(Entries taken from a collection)
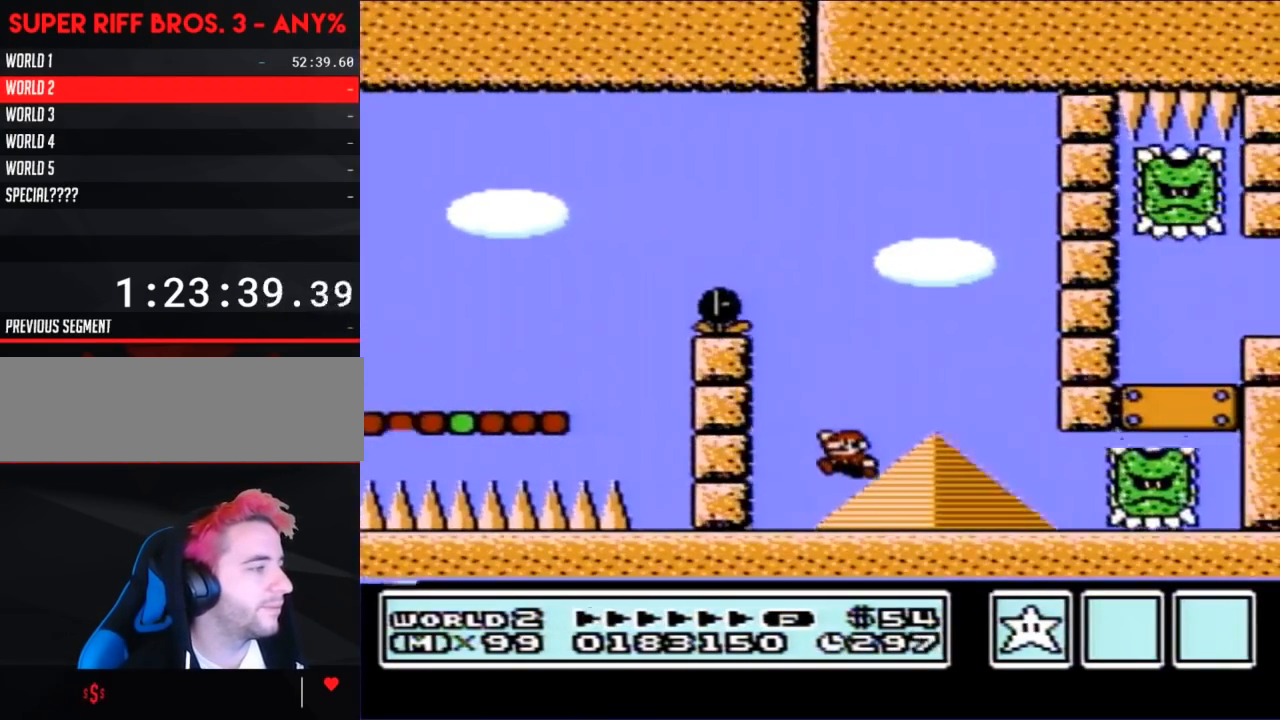
{"buttons": ["A", "B", "DPAD_RIGHT"], "events": [[200, "DPAD_LEFT", "up"], [217, "DPAD_RIGHT", "down"], [250, "A", "down"]]}
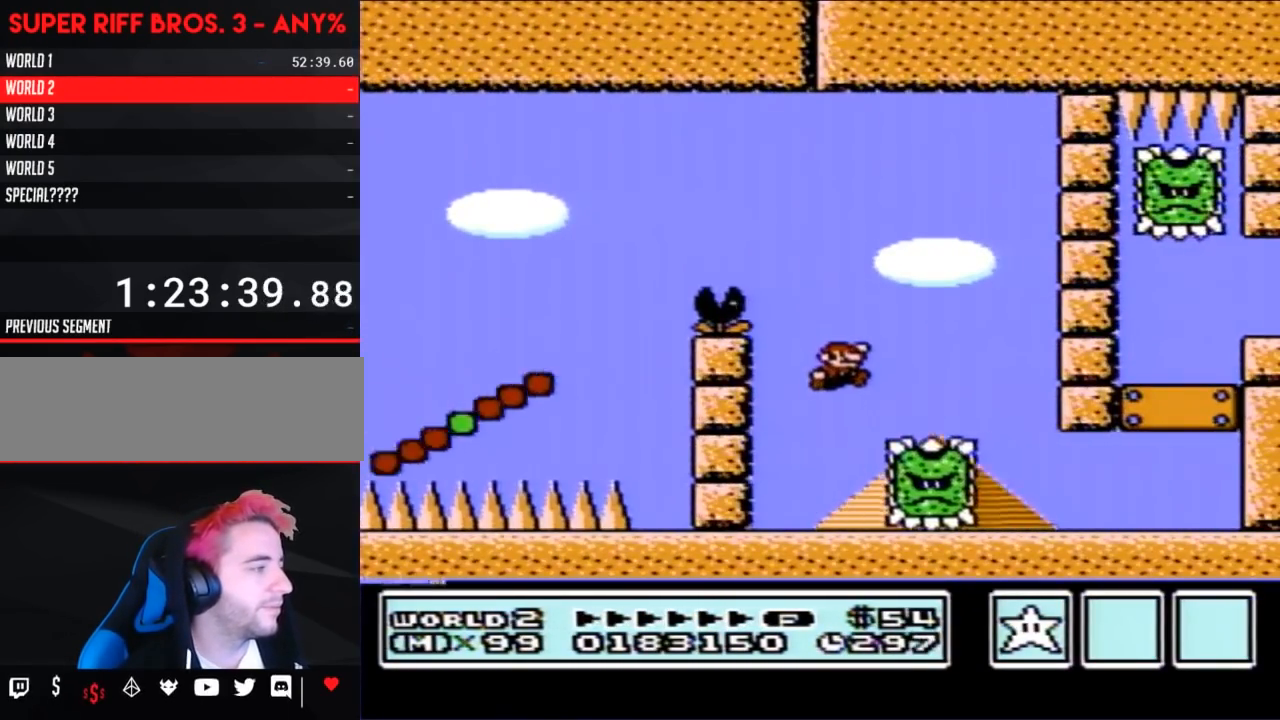
{"buttons": ["B", "DPAD_RIGHT"], "events": [[100, "A", "up"]]}
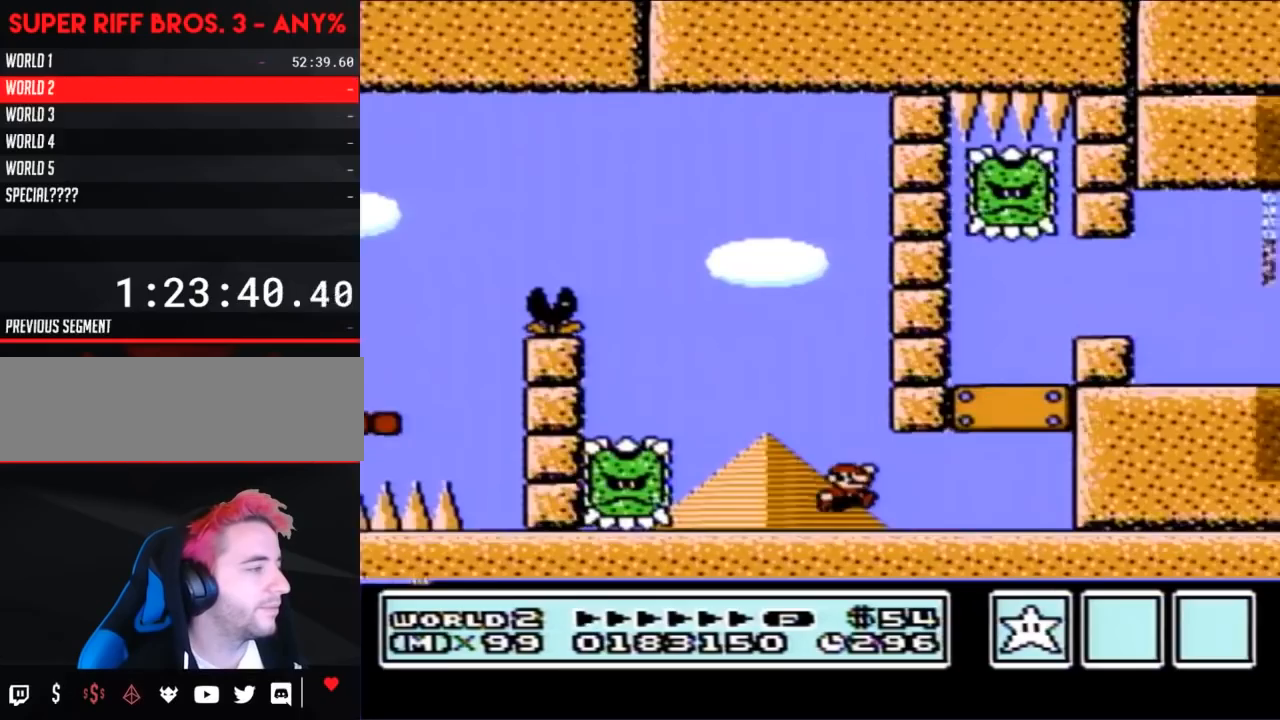
{"buttons": ["B", "DPAD_LEFT"], "events": [[317, "DPAD_RIGHT", "up"], [417, "DPAD_LEFT", "down"]]}
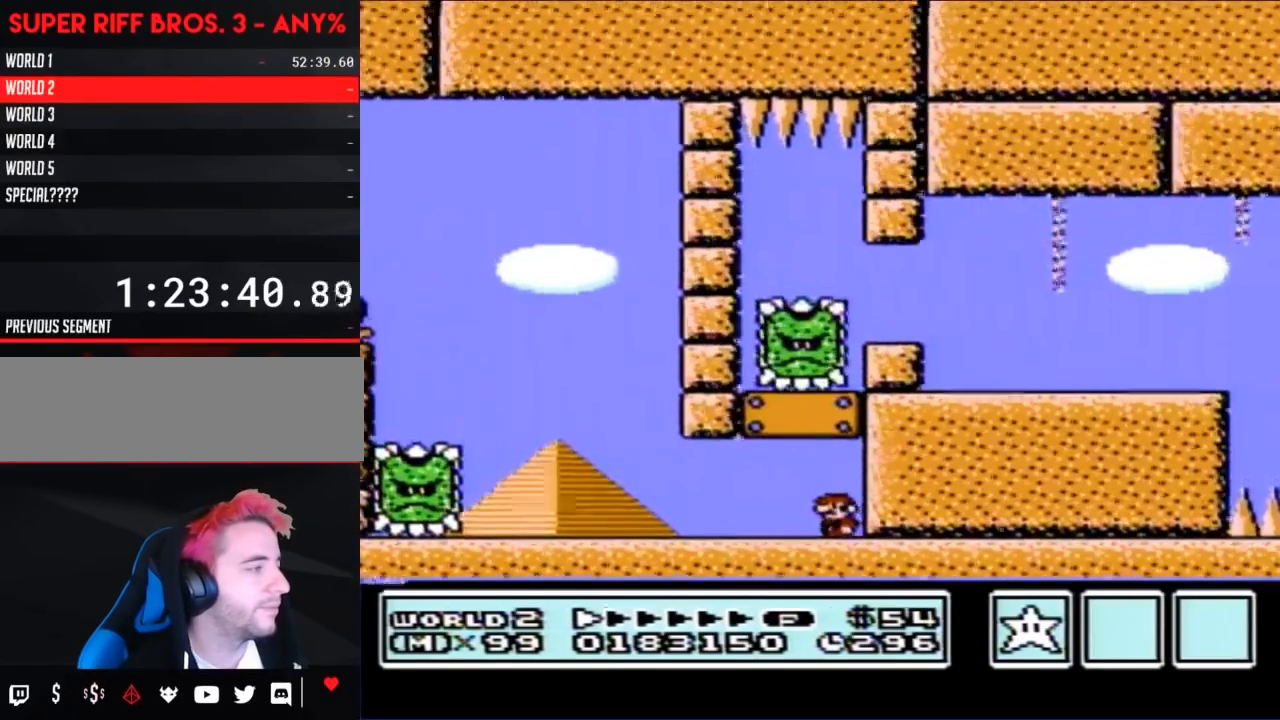
{"buttons": ["B"], "events": [[100, "DPAD_LEFT", "up"], [167, "DPAD_RIGHT", "down"], [283, "DPAD_RIGHT", "up"]]}
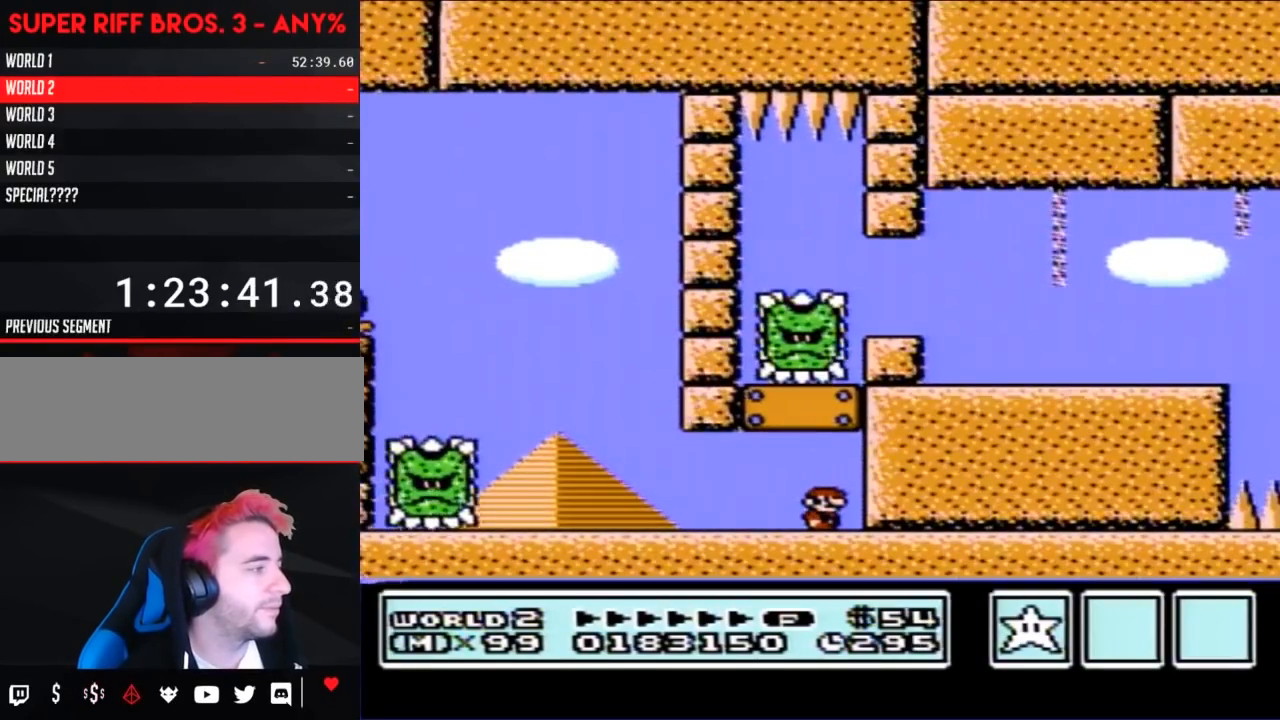
{"buttons": ["A", "B"], "events": [[500, "A", "down"]]}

### Problem requirements:
With the images excluded, output every record verbatim.

### Solution for this problem:
{"buttons": ["A", "B", "DPAD_RIGHT"], "events": [[200, "DPAD_LEFT", "up"], [217, "DPAD_RIGHT", "down"], [250, "A", "down"]]}
{"buttons": ["B", "DPAD_RIGHT"], "events": [[100, "A", "up"]]}
{"buttons": ["B", "DPAD_LEFT"], "events": [[317, "DPAD_RIGHT", "up"], [417, "DPAD_LEFT", "down"]]}
{"buttons": ["B"], "events": [[100, "DPAD_LEFT", "up"], [167, "DPAD_RIGHT", "down"], [283, "DPAD_RIGHT", "up"]]}
{"buttons": ["A", "B"], "events": [[500, "A", "down"]]}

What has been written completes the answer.